Task objective: Would you print the data below exactly, leaving out every picture?

BEGIN

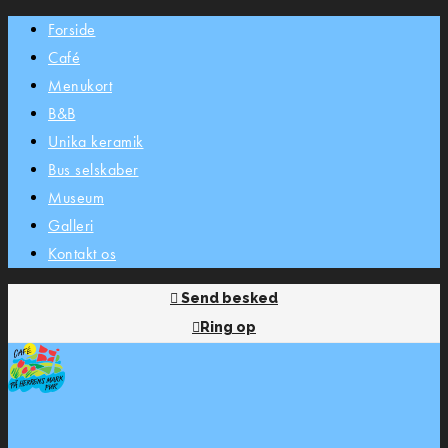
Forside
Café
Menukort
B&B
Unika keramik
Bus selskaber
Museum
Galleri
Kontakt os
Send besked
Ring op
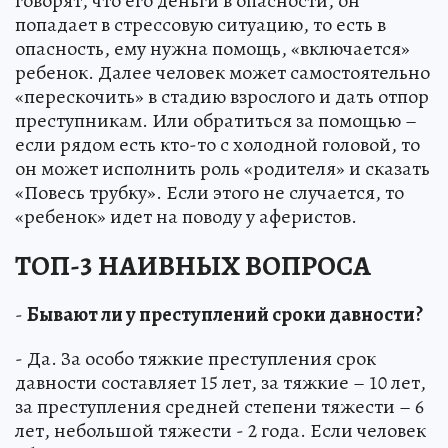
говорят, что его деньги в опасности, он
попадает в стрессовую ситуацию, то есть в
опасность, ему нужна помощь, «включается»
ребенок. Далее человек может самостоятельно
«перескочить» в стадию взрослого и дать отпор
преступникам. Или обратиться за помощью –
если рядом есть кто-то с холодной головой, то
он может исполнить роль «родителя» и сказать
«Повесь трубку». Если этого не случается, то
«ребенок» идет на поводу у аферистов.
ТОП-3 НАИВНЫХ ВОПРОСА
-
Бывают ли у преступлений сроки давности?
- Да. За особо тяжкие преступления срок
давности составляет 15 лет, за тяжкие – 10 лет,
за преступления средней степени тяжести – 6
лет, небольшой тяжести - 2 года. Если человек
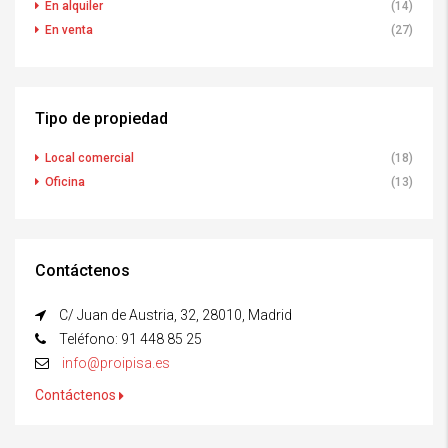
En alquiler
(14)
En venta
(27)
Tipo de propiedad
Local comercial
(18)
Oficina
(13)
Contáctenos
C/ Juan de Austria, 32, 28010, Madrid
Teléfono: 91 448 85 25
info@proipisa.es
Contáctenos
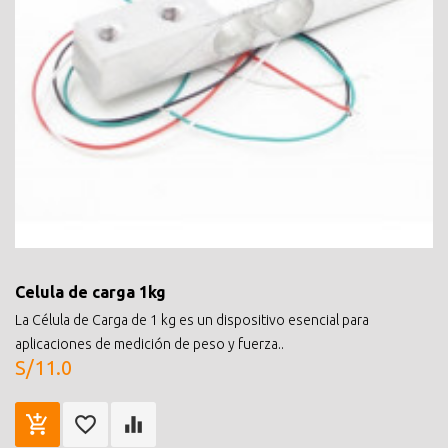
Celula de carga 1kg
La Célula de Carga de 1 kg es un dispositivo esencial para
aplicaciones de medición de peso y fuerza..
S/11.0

END

Solution below:
Forside
Café
Menukort
B&B
Unika keramik
Bus selskaber
Museum
Galleri
Kontakt os
Send besked
Ring op
говорят, что его деньги в опасности, он
попадает в стрессовую ситуацию, то есть в
опасность, ему нужна помощь, «включается»
ребенок. Далее человек может самостоятельно
«перескочить» в стадию взрослого и дать отпор
преступникам. Или обратиться за помощью –
если рядом есть кто-то с холодной головой, то
он может исполнить роль «родителя» и сказать
«Повесь трубку». Если этого не случается, то
«ребенок» идет на поводу у аферистов.
ТОП-3 НАИВНЫХ ВОПРОСА
-
Бывают ли у преступлений сроки давности?
- Да. За особо тяжкие преступления срок
давности составляет 15 лет, за тяжкие – 10 лет,
за преступления средней степени тяжести – 6
лет, небольшой тяжести - 2 года. Если человек
En alquiler
(14)
En venta
(27)
Tipo de propiedad
Local comercial
(18)
Oficina
(13)
Contáctenos
C/ Juan de Austria, 32, 28010, Madrid
Teléfono: 91 448 85 25
info@proipisa.es
Contáctenos
Celula de carga 1kg
La Célula de Carga de 1 kg es un dispositivo esencial para
aplicaciones de medición de peso y fuerza..
S/11.0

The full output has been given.